Practice PUTTING as often as you can, certainly in preference to hitting ball after ball on the range.
Putting is the most important element in golf. If you have a good short game and can putt, combined with good course management, you can shoot in the mid eighties. You can take your game to another level.
To get the ball close on long putts, speed is the secret even more important than direction. Develop a good feel and touch, work hard on the weight and speed so you can control the distance on all your long putts. Think big bowl: you must get the ball inside the big bowl, if it drops in the hole then that a bonus. But never end up taking three putts – that is giving shots away.
(We say never up never in) on a level green a perfectly weighted putt, if it does not drop in the cup, should run on past by 12 to 15 inches; then you know you had the correct speed.
Be prepared (if you have not read the previous lesson then you should). We advise getting to the course well ahead of your tee time. Then you can warm up and spend time hitting long putts on the putting green to learn the speed, this will save you shots when you play the course. When you take practice strokes for long putts, it is part of the mind game – it is a rehearsal to prepare you for a competitive 18 holes. It is also good to finish your putting practice with a few comparatively easy putts from three or four feet. (Strange but true, to hear the ball dropping into cup gives you an in built confidence which you carry through to your game.)

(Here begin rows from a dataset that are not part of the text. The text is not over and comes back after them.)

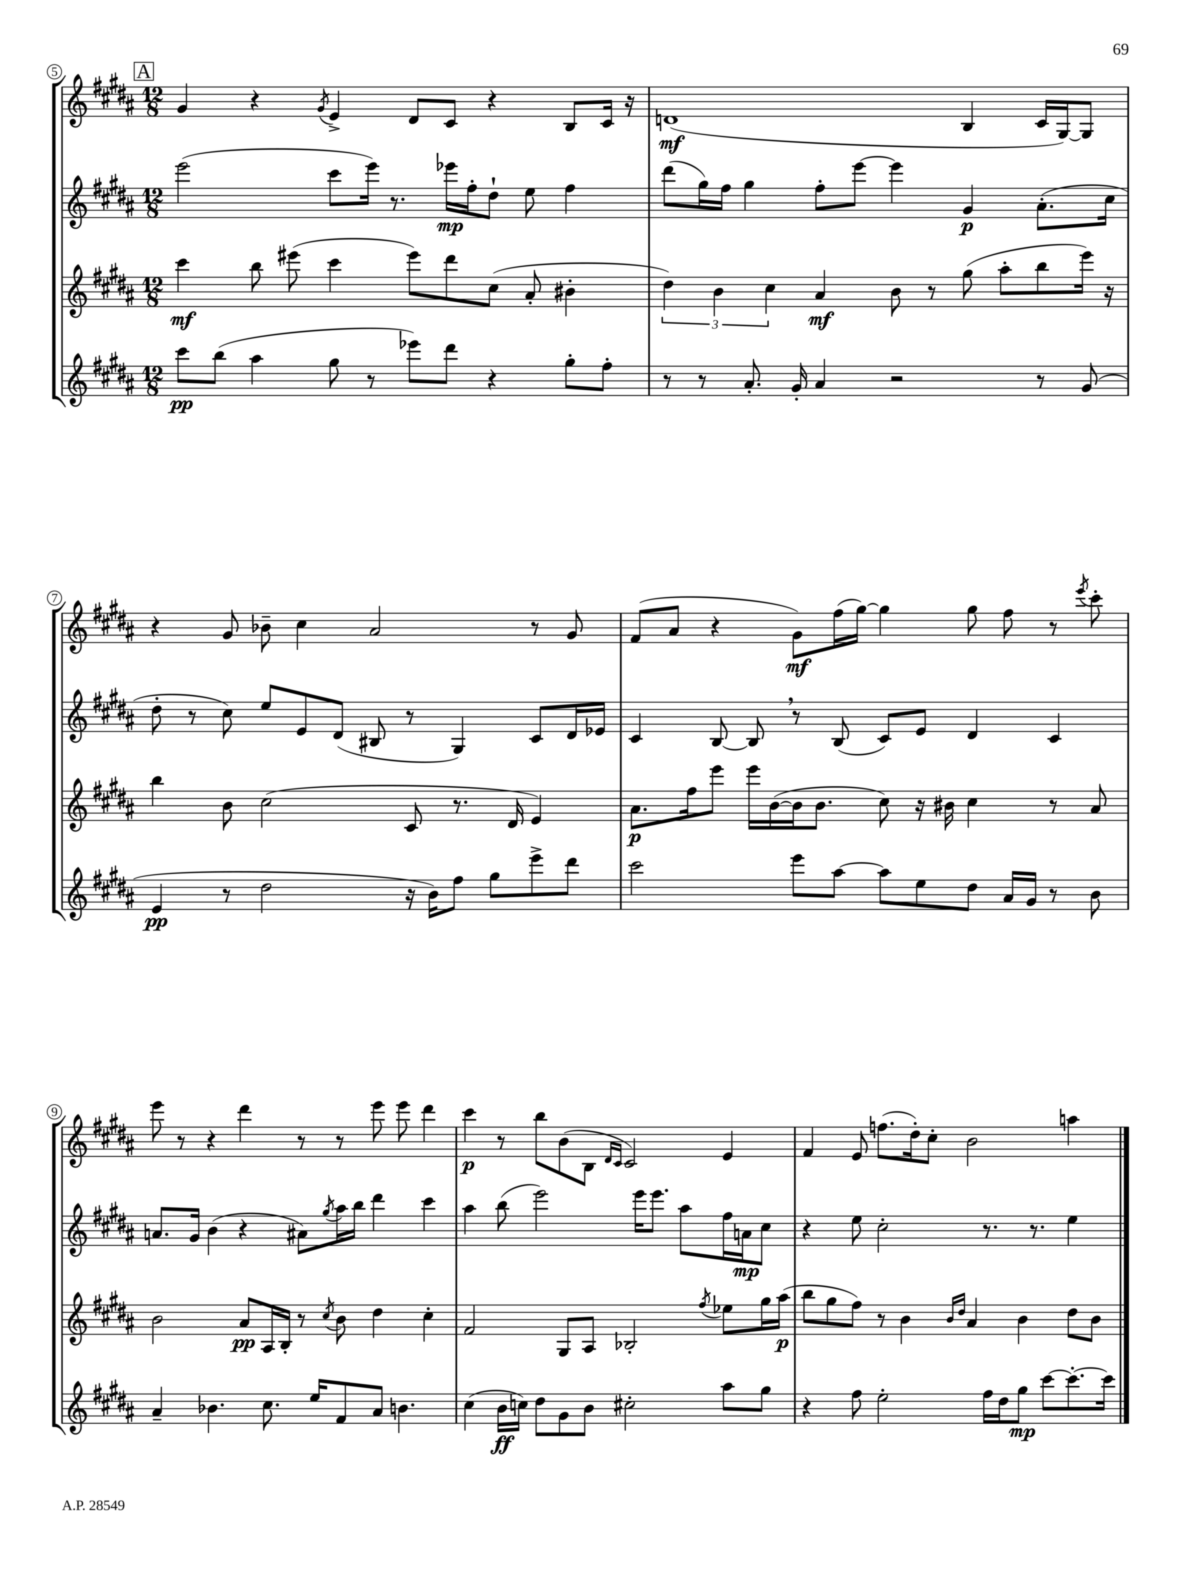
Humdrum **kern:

**kern	**kern	**kern	**kern
*staff4	*staff3	*staff2	*staff1
*clefG2	*clefG2	*clefG2	*clefG2
*k[f#c#g#d#a#]	*k[f#c#g#d#a#]	*k[f#c#g#d#a#]	*k[f#c#g#d#a#]
*M12/8	*M12/8	*M12/8	*M12/8
8ccc#\L	4ccc#\	(2eee\	4g#/
(8bb\J	.	.	.
4aa#\	8bb\	.	4r
.	(8eee#\	.	.
.	.	.	8qg#/
8gg#\	4ccc#\	8ccc#\L	4e^/
8r	.	16eee\Jk)	.
.	.	8.r	.
8eee-\L)	8eee#\L)	.	8d#/L
8ddd#\J	8ddd#\	16eee-\LL	8c#/J
.	.	16ff#'\J	.
4r	(8cc#\J	8dd#`\J	4r
.	8a#'/	8ee\	.
8gg#'\L	4b#'\	4ff#\	8B/L
8ff#'\J	.	.	16c#/Jk
.	.	.	16r
=	=	=	=
8r	6dd#\)	(8ddd#\L	(1d
8r	.	16gg#\L)	.
.	6b\	.	.
.	.	16ff#\JJ	.
8.a#'/	.	4gg#\	.
.	6cc#\	.	.
16g#'/	.	.	.
4a#/	4a#/	8ff#'\L	.
.	.	[8eee\J	.
2r	8b\	4eee\]	.
.	8r	.	.
.	(8gg#\	4g#/	4B/
.	8aa#'\L	.	.
8r	8bb\	(8.a#'\L	16c#/LL
.	.	.	[16G#/J)
(8g#/	16eee\Jk)	.	8G#/]J
.	16r	16cc#\Jk	.
=	=	=	=
4e/	4bb\	8dd#'\	4r
.	.	8r	.
8r	8b\	8cc#\)	8g#/
2dd#\	(2cc#\	8ee/L	8b-~\
.	.	8e/	4cc#\
.	.	(8d#/J	.
.	.	8B#/	2a#/
16r	8c#/	8r	.
16b\LK)	.	.	.
8ff#\J	8.r	4G#/)	.
8gg#\L	.	.	.
.	16d#/	.	.
8eee^\	4e/)	8c#/L	8r
8ddd#\J	.	16d#/L	8g#/
.	.	16e-/JJ	.
=	=	=	=
2ccc#\	8.a#\L	4c#/	(8f#/L
.	.	.	8a#/J
.	16ff#\k	.	.
.	8eee\J	[8B/	4r
.	16eee\LL	8B/]	.
.	([16b\	.	.
8eee\L	16b\]J	8r	8g#\L)
.	8.b\J	.	.
[8aa#\J	.	(8B/	(16ff#\L
.	.	.	[16gg#\JJ)
8aa#\]L	8cc#\)	8c#/L)	4gg#\]
8ee\	16r	8e/J	.
.	16b#\	.	.
8dd#\J	4cc#\	4d#/	8gg#\
16a#/LL	.	.	8ff#\
16g#/JJ	.	.	.
8r	8r	4c#/	8r
.	.	.	8qeee/
8b\	8a#/	.	8ccc#'\
=	=	=	=
4a#~/	2b\	8.a/L	8eee\
.	.	.	8r
.	.	16g#/Jk	.
4.b-\	.	(4b\	4r
.	8a#/L	4r	4ddd#\
8.cc#\	16A#/L	.	.
.	16B'/JJ	.	.
.	8r	8a#\L)	8r
16ee/LK	.	.	.
.	8qcc#/	8qgg#/	.
8f#/	8b\	16aa#\L	8r
.	.	16bb\JJ	.
8a#/J	4dd#\	4ddd#\	8eee\
4.b\	.	.	8eee\
.	4cc#'\	4ccc#\	4ddd#\
=	=	=	=
(4cc#\	2f#/	4aa#\	4ccc#\
16b\LL	.	(8bb\	8r
16cc\JJ)	.	.	.
8dd#\L	.	2eee\)	8bb\L
8g#\	8G#/L	.	(8b\
8b\J	8A#/J	.	8B\J
.	.	.	16qqd#/LL
.	.	.	16qqc#/JJ
2cc#'\	2B-'/	.	2c#/)
.	.	16eee\LK	.
.	.	8.eee\J	.
.	.	8aa#\L	.
.	8qff#/	.	.
8aa#\L	8ee-\L	16ff#\L	4e/
.	.	16a\J	.
8gg#\J	16gg#\L	8cc#\J	.
.	(16aa#\JJ	.	.
=	=	=	=
4r	8bb\L	4r	4f#/
.	8gg#\	.	.
8ff#\	8ff#\J)	8ee\	8e/
2ee'\	8r	2cc#'\	(8.ff\L
.	4b\	.	.
.	.	.	16dd#'\k)
.	.	.	8cc#'\J
.	16qqb/LL	.	.
.	16qqdd#/JJ	.	.
.	4a#/	.	2b\
16ff#\LL	.	8.r	.
16dd#\J	.	.	.
8gg#\J	4b\	.	.
.	.	8.r	.
[8ccc#\L	.	.	.
8.ccc#'\_	8dd#\L	4ee\	4aa\
.	8b\J	.	.
16ccc#\]Jk	.	.	.
==	==	==	==
*-	*-	*-	*-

When you stand over a putt you must never have negative thoughts, you must be certain in your mind that the line and target area you have selected are correct, relax (no tension in those arms), legs perfectly still. Take one last look, visualize the line and the distance the ball is going to travel, then head and eyes directly over the ball, you are going to rock your shoulders and create the tick tock – pendulum-like movement
Hope you enjoyed this lesson and that it improves your game.